:: Extracted entries

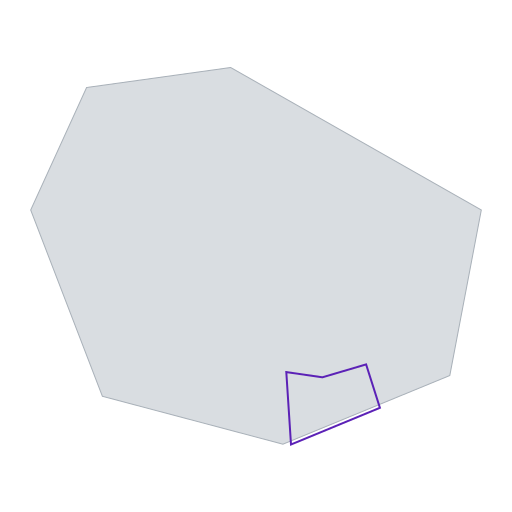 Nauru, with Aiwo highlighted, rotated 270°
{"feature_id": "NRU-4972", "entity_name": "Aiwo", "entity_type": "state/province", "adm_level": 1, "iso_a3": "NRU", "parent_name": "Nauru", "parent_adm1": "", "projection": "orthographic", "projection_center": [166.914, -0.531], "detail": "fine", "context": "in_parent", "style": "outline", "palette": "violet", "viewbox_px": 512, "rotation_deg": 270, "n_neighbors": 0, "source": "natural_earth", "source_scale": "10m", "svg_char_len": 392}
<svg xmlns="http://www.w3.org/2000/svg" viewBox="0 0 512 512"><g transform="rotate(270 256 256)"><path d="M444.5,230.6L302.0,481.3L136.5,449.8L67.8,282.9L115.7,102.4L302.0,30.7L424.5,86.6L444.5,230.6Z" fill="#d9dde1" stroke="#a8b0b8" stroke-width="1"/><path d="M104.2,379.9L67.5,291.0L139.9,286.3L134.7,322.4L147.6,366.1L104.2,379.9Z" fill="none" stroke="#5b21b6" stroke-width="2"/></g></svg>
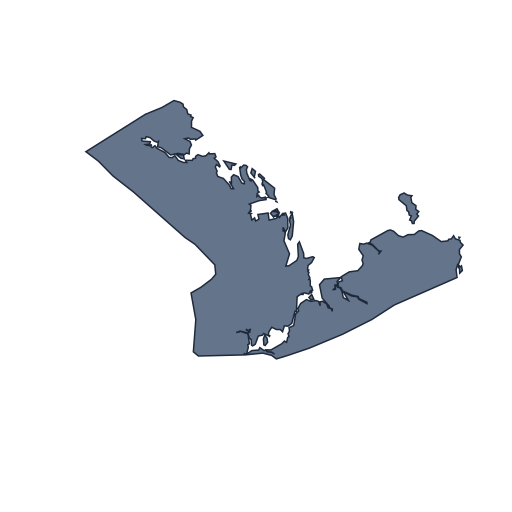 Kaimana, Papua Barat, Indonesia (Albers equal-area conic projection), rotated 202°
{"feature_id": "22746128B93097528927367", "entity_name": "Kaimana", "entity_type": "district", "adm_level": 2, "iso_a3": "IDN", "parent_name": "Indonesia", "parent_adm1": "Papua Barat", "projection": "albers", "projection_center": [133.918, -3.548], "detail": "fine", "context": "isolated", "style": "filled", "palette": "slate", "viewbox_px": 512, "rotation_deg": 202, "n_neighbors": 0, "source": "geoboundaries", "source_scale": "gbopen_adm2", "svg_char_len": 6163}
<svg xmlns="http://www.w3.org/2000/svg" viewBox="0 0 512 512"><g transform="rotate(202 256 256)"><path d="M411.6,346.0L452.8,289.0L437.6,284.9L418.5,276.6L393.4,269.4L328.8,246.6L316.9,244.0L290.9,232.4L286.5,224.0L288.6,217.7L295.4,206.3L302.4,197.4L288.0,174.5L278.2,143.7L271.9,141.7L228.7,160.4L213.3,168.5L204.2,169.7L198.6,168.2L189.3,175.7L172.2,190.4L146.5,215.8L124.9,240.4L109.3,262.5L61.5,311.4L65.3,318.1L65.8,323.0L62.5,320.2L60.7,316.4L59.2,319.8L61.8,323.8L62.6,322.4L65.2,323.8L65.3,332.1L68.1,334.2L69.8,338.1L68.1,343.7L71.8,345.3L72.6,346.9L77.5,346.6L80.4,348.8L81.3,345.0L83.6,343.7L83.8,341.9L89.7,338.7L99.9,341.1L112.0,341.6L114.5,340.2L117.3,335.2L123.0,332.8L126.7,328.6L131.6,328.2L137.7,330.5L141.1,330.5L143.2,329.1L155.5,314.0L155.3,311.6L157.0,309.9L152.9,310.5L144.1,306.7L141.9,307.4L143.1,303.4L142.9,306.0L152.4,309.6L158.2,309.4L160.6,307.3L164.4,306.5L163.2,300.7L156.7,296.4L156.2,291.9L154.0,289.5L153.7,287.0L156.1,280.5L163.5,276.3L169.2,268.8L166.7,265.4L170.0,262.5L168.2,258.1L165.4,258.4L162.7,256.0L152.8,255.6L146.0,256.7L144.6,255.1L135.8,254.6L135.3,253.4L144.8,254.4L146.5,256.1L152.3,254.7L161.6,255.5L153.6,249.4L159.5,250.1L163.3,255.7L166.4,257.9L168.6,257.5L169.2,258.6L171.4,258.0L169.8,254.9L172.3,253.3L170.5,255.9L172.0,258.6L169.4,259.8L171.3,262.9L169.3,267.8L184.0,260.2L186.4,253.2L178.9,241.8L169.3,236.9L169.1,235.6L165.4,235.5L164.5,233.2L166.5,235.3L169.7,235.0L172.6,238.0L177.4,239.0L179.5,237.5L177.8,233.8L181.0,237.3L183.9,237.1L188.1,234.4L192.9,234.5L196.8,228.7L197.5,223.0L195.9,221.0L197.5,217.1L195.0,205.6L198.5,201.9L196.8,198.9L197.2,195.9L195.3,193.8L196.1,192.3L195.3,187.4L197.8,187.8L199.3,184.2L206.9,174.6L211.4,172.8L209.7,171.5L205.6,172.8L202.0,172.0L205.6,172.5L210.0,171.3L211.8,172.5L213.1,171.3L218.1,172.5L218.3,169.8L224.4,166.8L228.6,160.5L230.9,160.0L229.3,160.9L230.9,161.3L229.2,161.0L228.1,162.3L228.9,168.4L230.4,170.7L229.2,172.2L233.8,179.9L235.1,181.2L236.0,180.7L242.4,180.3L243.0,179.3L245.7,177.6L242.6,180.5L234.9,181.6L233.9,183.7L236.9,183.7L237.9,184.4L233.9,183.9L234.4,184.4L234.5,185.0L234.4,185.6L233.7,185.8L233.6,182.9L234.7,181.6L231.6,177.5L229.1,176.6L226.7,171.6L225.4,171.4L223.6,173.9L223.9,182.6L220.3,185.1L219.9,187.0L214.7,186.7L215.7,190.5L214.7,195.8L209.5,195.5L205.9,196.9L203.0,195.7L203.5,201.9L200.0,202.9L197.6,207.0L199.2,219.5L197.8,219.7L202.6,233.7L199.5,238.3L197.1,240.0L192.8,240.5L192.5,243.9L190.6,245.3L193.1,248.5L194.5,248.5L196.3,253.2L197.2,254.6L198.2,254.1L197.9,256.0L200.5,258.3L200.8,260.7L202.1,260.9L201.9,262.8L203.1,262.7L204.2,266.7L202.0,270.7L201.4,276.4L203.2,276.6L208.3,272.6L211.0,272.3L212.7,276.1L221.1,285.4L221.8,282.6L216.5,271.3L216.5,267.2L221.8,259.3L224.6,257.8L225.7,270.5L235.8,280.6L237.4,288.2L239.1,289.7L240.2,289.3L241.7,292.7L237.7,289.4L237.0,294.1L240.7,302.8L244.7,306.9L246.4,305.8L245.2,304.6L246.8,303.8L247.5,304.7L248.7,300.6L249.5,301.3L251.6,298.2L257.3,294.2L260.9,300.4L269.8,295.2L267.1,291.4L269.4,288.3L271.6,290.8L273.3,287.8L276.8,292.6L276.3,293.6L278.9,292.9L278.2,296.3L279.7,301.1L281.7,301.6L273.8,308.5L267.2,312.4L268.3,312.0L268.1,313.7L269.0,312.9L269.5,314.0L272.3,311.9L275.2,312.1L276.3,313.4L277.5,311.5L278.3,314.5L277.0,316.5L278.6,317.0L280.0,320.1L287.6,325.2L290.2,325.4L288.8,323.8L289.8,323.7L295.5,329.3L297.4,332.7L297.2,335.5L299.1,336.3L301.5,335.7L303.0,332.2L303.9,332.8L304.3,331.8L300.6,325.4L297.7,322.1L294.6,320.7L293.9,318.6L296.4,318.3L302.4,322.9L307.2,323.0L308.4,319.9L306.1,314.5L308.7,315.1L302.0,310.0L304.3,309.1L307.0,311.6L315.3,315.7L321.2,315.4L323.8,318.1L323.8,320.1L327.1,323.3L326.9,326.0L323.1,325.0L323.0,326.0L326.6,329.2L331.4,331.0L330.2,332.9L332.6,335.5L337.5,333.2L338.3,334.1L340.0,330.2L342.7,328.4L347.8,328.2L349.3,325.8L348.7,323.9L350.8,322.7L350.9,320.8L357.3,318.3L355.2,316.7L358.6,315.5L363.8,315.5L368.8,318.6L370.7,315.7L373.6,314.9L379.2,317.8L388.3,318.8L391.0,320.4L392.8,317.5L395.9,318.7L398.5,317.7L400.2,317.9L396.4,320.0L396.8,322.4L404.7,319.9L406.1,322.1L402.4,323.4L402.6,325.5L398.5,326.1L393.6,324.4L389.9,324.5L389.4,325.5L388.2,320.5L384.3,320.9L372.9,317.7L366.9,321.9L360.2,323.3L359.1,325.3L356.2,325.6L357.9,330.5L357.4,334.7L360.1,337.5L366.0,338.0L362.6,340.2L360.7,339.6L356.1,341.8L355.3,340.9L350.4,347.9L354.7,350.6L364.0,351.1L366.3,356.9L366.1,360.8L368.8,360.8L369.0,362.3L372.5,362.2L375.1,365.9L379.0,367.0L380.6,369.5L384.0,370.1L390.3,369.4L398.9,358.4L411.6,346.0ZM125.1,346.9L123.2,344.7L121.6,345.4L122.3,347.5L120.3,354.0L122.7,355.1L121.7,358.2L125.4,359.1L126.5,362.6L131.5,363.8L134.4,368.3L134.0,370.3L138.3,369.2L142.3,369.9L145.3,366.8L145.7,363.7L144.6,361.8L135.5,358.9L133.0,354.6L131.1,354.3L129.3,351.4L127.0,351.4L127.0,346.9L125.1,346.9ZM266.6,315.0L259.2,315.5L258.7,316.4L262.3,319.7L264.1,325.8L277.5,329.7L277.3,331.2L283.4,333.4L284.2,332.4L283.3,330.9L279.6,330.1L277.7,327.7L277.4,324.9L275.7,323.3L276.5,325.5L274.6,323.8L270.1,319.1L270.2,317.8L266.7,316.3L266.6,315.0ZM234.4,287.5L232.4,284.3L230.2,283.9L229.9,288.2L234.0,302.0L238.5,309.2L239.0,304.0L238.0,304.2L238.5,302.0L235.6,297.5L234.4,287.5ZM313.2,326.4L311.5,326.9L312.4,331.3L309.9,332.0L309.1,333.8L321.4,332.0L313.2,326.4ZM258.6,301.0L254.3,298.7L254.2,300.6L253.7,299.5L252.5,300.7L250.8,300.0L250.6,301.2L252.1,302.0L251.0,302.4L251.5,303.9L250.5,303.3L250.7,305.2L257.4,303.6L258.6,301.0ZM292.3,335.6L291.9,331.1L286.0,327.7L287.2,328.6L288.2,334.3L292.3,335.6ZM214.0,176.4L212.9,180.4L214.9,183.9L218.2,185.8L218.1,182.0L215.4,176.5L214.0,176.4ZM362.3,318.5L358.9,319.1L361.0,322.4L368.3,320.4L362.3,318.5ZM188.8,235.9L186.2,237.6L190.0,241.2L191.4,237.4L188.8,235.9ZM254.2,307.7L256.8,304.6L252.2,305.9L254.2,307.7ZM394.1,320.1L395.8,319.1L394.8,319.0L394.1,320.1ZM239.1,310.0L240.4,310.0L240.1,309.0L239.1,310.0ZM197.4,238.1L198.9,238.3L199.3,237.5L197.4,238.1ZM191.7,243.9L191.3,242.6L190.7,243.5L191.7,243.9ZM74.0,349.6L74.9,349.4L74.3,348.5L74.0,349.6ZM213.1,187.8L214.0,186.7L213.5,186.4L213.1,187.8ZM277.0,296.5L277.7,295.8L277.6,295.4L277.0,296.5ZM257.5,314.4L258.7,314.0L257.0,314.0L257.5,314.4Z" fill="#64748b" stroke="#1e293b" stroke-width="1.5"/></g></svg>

::::

Could you pull out every line of the rows above that contains the string "detail"?

■ **Written reply**
{"feature_id": "NRU-4972", "entity_name": "Aiwo", "entity_type": "state/province", "adm_level": 1, "iso_a3": "NRU", "parent_name": "Nauru", "parent_adm1": "", "projection": "orthographic", "projection_center": [166.914, -0.531], "detail": "fine", "context": "in_parent", "style": "outline", "palette": "violet", "viewbox_px": 512, "rotation_deg": 270, "n_neighbors": 0, "source": "natural_earth", "source_scale": "10m", "svg_char_len": 392}
{"feature_id": "22746128B93097528927367", "entity_name": "Kaimana", "entity_type": "district", "adm_level": 2, "iso_a3": "IDN", "parent_name": "Indonesia", "parent_adm1": "Papua Barat", "projection": "albers", "projection_center": [133.918, -3.548], "detail": "fine", "context": "isolated", "style": "filled", "palette": "slate", "viewbox_px": 512, "rotation_deg": 202, "n_neighbors": 0, "source": "geoboundaries", "source_scale": "gbopen_adm2", "svg_char_len": 6163}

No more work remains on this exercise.